Relevant Financial Disclosures (within past 24 months)
Grant/Research Support European Union’s Horizon 2020 research and innovation programme under the Marie Skłodowska-Curie

Abstract

Introduction
Type 2 diabetes mellitus(T2D)represents a major public health challenge. The total plasma N-glycome(TPNG)reflects the levels and glycosylation of major plasma glycoproteins, among which are immunoglobulins, acute-phase proteins and apolipoproteins. Our group and others recently reported on associations between TPNG and T2D, using MALDI-TOF-MS or UPLC. However, little is known on possible links between TPNG and vascular complications of T2D which are the major cause for T2D morbidity and mortality. Here, we applied our new ultrahigh-resolution MS method to assess associations of TPNG with T2D and T2D complications.
Methods
We determined the TPNG in a subsample of the Hoorn Diabetes Care System(DCS) cohort(n = 1519 T2D cases and 192 nondiabetic controls from the new Hoorn study) using our ultrahigh-resolution Fourier-transform ion cyclotron resonance mass spectrometry(MALDI-FTICR-MS) method. Blood plasma samples were randomized over 21 96-well plates, together with technical replicates. Prior to MS analysis, N-glycans were released using PNGase F. For stabilization and linkage differentiation, sialic acids were derivatized. Released glycans were purified and spotted using an automated liquid handling platform. In total, 68 individual glycan compositions were quantified after total-area normalization and summarized into derived traits representing structural features. By applying logistic regression models, we tested for associations of glycan features with case-control status and micro- or macrovascular complications, with adjustment for age, sex, and T2D risk factors.
Results
The recently developed method using MALDI-FTICR-MS improved resolution, mass accuracy, dynamic range and the signal-to-noise ratio, especially for larger glycans, in comparison to our previous MALDI-TOF workflow. The relative standard deviation over the 68 detected glycan species was on average 6.6 %, based on the relative intensities from 93 technical replicates of pooled plasma, representing total method repeatability.

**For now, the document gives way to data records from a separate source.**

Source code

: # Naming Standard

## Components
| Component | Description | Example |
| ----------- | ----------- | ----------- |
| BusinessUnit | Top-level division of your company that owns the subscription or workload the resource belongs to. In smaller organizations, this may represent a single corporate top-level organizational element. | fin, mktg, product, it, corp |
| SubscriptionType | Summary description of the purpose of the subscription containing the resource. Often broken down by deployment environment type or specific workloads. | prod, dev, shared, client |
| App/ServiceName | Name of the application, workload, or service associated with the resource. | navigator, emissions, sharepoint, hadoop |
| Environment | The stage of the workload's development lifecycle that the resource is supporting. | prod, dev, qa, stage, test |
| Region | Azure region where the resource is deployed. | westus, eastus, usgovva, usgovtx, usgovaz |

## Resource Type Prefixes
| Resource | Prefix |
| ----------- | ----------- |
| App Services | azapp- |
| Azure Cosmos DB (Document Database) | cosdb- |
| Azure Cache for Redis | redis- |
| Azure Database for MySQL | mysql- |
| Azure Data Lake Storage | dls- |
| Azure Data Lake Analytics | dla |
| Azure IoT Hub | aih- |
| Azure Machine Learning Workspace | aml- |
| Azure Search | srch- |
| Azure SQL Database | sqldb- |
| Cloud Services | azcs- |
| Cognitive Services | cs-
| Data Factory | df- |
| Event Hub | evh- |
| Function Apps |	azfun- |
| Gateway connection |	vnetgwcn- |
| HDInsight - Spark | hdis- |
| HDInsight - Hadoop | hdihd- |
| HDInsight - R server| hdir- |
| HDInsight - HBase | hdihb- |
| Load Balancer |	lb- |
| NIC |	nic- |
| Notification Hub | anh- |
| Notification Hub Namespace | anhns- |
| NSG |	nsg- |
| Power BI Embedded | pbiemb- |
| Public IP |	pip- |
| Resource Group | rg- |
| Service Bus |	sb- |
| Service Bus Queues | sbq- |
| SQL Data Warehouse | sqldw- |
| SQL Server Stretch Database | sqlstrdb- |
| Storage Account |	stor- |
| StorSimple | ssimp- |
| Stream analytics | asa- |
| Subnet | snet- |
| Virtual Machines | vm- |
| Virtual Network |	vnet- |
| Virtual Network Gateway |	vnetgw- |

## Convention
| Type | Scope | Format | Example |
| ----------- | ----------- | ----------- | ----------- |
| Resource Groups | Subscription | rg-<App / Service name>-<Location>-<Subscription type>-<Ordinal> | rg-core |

Applying the new method on the DCS cohort, we were able to replicate previously reported associations of TPNG with T2D, such a decreased alpha2,3-sialylation of triantennary glycans(odds ratio(OR) = 0.47 and p = 1.12E-17) or increased alpha2,3-sialylation of various di- and tetraantennary structures(e.g. per-galactose 2,6-sialylation in diantennaries: OR = 2.36 and p = 2.54E-26), after adjustment for age and sex. Moreover, we found additional associations, e.g. for antennary fucosylation of triantennaries(OR = 1.62, p= 2.85E-07), likely a consequence of improved method sensitivity. Statistical analyses of associations between TPNG and T2D complications are ongoing.
Conclusions
Our new method improved the detection of several glycan species, thus providing possible new insights into the association between TPNG and T2D. Our results will be taken forward to improve personalized approaches in T2D and related complications in the future.